Text for analysis
┏━━

Insight

Why Reliable Hydrogen Supply Plays a Critical Role in the Adoption of Fuel Cell Technologies

April 12, 2024

As the hydrogen industry continues to develop and evolve, many industries, including the manufacturing, transportation, construction, industrial, and retail industries have transitioned parts of their operations to incorporate hydrogen and fuel cell technologies.

The demand for hydrogen exists. More and more companies use hydrogen fuel cell powered material handling equipment such as forklifts, airport tugs, and wheel loaders. This is likely due in large part to the many benefits that hydrogen fuel cell powered vehicles and equipment have to offer. In addition to being a zero-emission technology that can help to reduce emissions in the working environment, these benefits include the ability to operate at full power without loss of voltage before refueling, withstand cold environments, and refuel quickly.

The transition to using hydrogen as a decarbonization tool and hydrogen fuel cell technologies in vehicles and equipment are backed by substantial government funding and incentives that support the continued development of hydrogen infrastructure and fuel cell technologies, the production of clean hydrogen, and investment in hydrogen production facilities.

It is also supported by federal and state mandates, commitments, and strategies that prioritize decarbonization of hard-to-abate sectors, including the transportation sector. The National Zero-Emission Freight Corridor Strategy, issued on March 12, 2024 prioritizes and sequences the deployment of zero-emission medium-duty and heavy-duty vehicle charging and hydrogen fueling infrastructure in key hubs and corridors over four phases between 2024 and 2040.

States such as California have mandated the transition to zero-emission vehicles. The Environmental Protection Agency’s (EPA) greenhouse gas (GHG) pollution standards are also expected to accelerate the development and deployment of zero-emission vehicles.

The EPA recently announced stronger standards to reduce GHG emissions from heavy-duty vehicles beginning in model year 2027 in a final rule issued on March 29, 2024 (the Greenhouse Gas Emissions Standards for Heavy-Duty Vehicles – Phase 3). These new standards apply to heavy-duty vehicles, which account for 25% of all GHG emissions from the transportation sector.

Incorporating and deploying hydrogen fuel cell technologies at scale will require consideration of a multitude of factors, including the production, transportation, and storage of hydrogen, the buildout of a nationwide infrastructure, and the availability of reliable hydrogen supply.

Hydrogen Production

Hydrogen can be produced in several ways, using different sources, and in various locations. The more common methods for producing hydrogen are steam methane reforming and electrolysis—i.e., splitting water with electricity. Hydrogen can be produced from a variety of sources, including natural gas, biomass, and electricity, which all play into the overall environmental impact of the produced hydrogen.

┗━━

Provided records
┏━━

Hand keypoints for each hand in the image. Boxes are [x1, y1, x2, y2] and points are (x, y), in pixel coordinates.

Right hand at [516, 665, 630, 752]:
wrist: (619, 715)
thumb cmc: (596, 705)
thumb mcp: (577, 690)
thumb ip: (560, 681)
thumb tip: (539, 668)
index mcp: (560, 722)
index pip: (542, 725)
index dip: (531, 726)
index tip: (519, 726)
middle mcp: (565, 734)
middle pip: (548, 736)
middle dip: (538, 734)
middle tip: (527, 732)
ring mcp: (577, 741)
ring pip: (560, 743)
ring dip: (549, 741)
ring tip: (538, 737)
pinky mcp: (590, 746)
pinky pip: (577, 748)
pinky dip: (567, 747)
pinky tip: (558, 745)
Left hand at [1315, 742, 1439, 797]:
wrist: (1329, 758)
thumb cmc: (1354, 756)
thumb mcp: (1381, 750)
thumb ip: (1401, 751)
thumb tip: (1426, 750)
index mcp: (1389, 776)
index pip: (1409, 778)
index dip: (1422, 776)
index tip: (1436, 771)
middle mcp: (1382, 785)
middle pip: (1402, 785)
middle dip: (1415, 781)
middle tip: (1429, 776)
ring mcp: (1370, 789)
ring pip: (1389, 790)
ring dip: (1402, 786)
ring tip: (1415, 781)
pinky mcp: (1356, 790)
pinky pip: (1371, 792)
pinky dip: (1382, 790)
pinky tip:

┗━━

Aim of the exercise
In the article on hydrogen supply, rewrite the passage between "The EPA recently" and "reliable hydrogen supply.", inclusive, substituting "construction" for "buildout".

Response area
The EPA recently announced stronger standards to reduce GHG emissions from heavy-duty vehicles beginning in model year 2027 in a final rule issued on March 29, 2024 (the Greenhouse Gas Emissions Standards for Heavy-Duty Vehicles – Phase 3). These new standards apply to heavy-duty vehicles, which account for 25% of all GHG emissions from the transportation sector.

Incorporating and deploying hydrogen fuel cell technologies at scale will require consideration of a multitude of factors, including the production, transportation, and storage of hydrogen, the construction of a nationwide infrastructure, and the availability of reliable hydrogen supply.